*** Begin section ***

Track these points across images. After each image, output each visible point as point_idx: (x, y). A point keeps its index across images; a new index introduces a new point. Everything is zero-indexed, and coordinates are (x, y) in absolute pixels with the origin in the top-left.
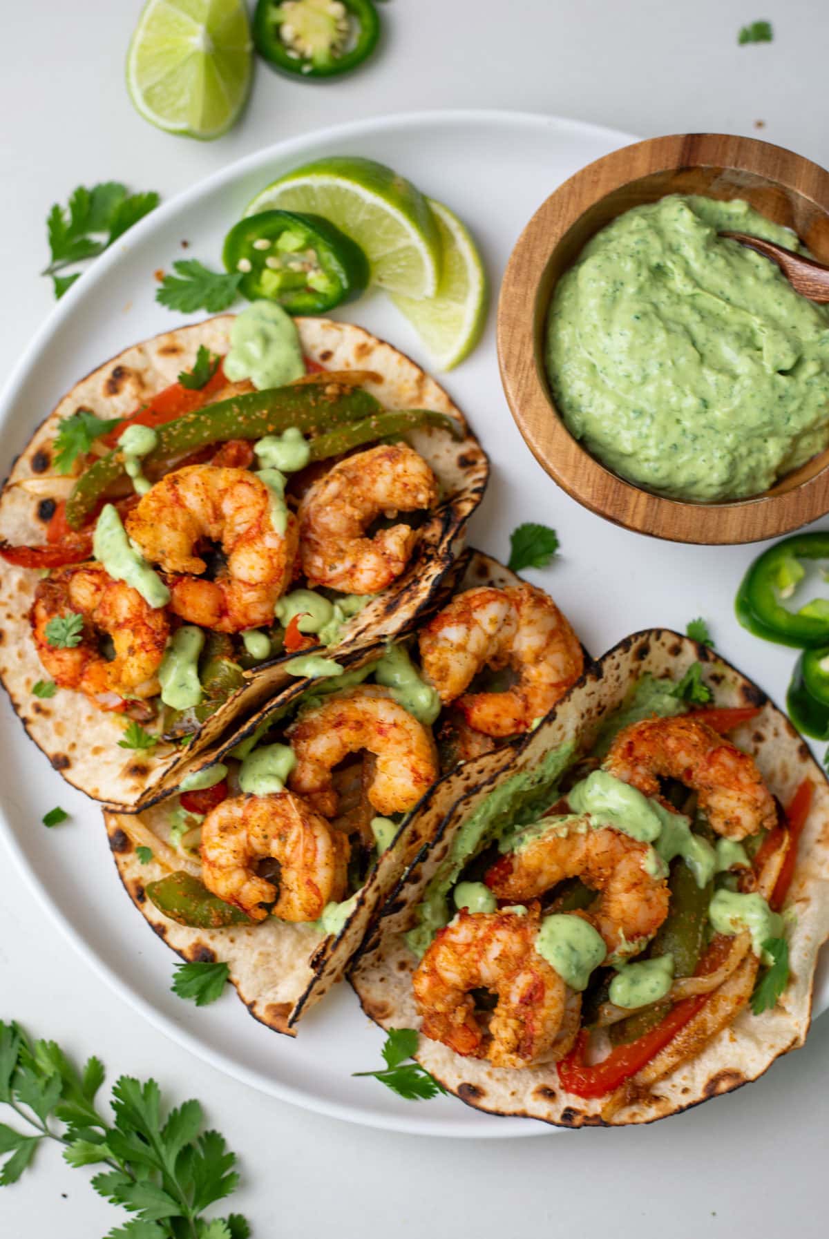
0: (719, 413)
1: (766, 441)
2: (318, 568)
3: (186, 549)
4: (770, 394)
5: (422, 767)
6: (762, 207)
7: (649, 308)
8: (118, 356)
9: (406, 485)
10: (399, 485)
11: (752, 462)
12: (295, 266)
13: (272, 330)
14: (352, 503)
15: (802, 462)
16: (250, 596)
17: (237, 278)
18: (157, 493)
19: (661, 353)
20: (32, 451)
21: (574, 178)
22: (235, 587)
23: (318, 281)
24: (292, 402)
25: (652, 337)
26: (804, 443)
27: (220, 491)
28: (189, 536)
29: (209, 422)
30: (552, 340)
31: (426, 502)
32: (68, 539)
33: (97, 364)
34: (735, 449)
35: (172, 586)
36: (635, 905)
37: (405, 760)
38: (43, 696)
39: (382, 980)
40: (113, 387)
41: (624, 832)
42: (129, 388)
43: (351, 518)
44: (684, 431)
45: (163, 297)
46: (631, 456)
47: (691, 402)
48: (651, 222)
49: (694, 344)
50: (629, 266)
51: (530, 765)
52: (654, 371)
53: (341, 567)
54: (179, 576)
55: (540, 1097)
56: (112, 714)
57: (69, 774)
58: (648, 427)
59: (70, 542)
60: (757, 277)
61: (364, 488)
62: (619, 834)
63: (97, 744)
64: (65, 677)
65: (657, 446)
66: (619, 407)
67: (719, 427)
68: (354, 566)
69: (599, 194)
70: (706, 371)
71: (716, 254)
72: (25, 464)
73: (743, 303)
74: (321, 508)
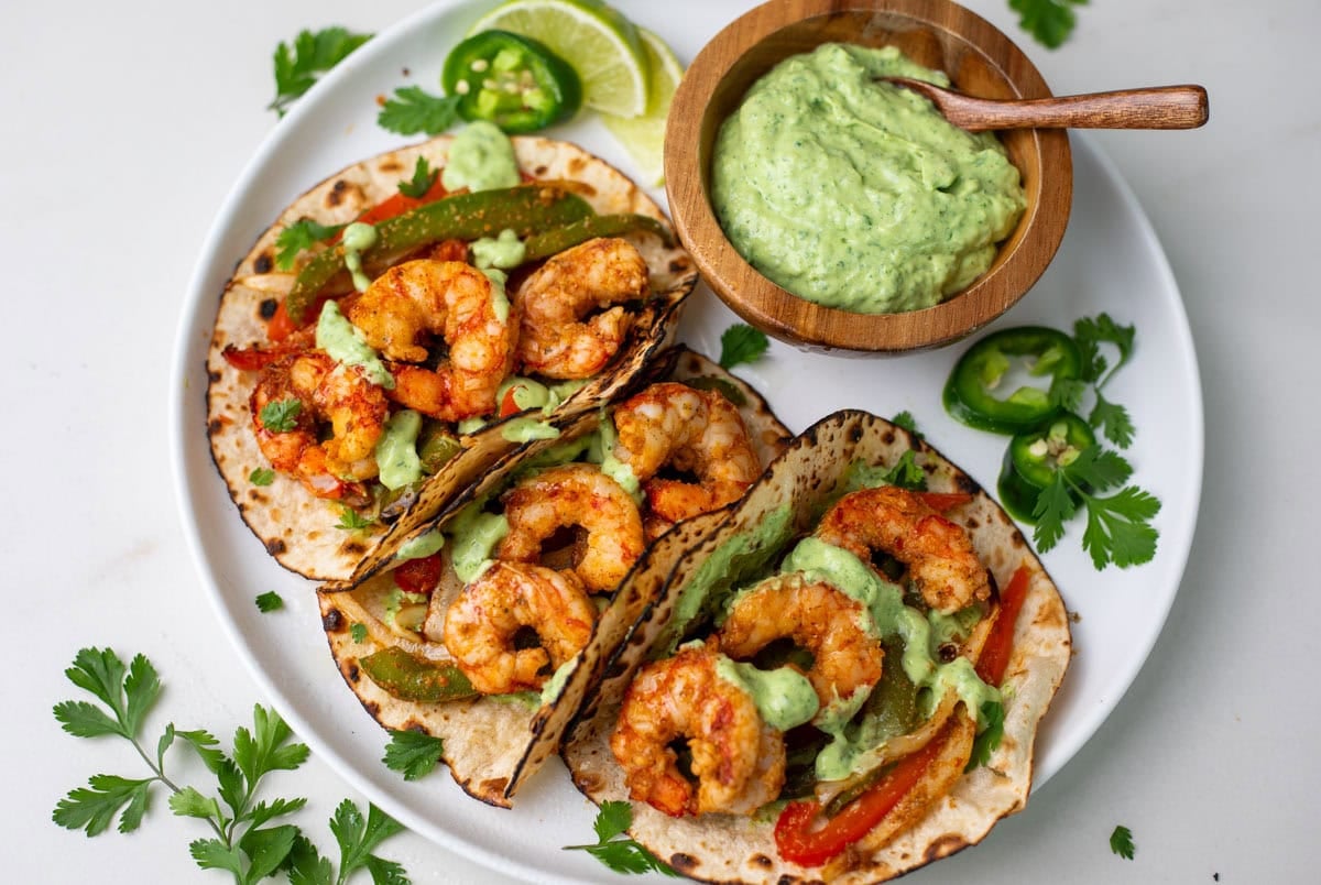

*** End section ***

**Work required**.
All of the material above should be copied exactly, minus the pictures.

**Answer for this exercise**.
Track these points across images. After each image, output each visible point as point_idx: (x, y). A point keeps its index across images; a new index introduces a new point. Everything is zero-indexed, and coordinates are (x, y) in absolute pixels with the origin in the top-left.
0: (719, 413)
1: (766, 441)
2: (318, 568)
3: (186, 549)
4: (770, 394)
5: (422, 767)
6: (762, 207)
7: (649, 308)
8: (118, 356)
9: (406, 485)
10: (399, 485)
11: (752, 462)
12: (295, 266)
13: (272, 330)
14: (352, 503)
15: (802, 462)
16: (250, 596)
17: (237, 278)
18: (157, 493)
19: (661, 353)
20: (32, 451)
21: (574, 178)
22: (235, 587)
23: (318, 281)
24: (292, 402)
25: (652, 337)
26: (804, 443)
27: (220, 491)
28: (189, 536)
29: (209, 422)
30: (552, 340)
31: (426, 502)
32: (68, 539)
33: (97, 364)
34: (735, 449)
35: (172, 586)
36: (635, 905)
37: (405, 760)
38: (43, 696)
39: (382, 980)
40: (113, 387)
41: (624, 832)
42: (129, 388)
43: (351, 518)
44: (684, 431)
45: (163, 297)
46: (631, 456)
47: (691, 402)
48: (651, 222)
49: (694, 344)
50: (629, 266)
51: (530, 765)
52: (654, 371)
53: (341, 567)
54: (179, 576)
55: (540, 1097)
56: (112, 714)
57: (69, 774)
58: (648, 427)
59: (70, 542)
60: (757, 277)
61: (364, 488)
62: (619, 834)
63: (97, 744)
64: (65, 677)
65: (657, 446)
66: (619, 407)
67: (719, 427)
68: (354, 566)
69: (599, 194)
70: (706, 371)
71: (716, 254)
72: (25, 464)
73: (743, 303)
74: (321, 508)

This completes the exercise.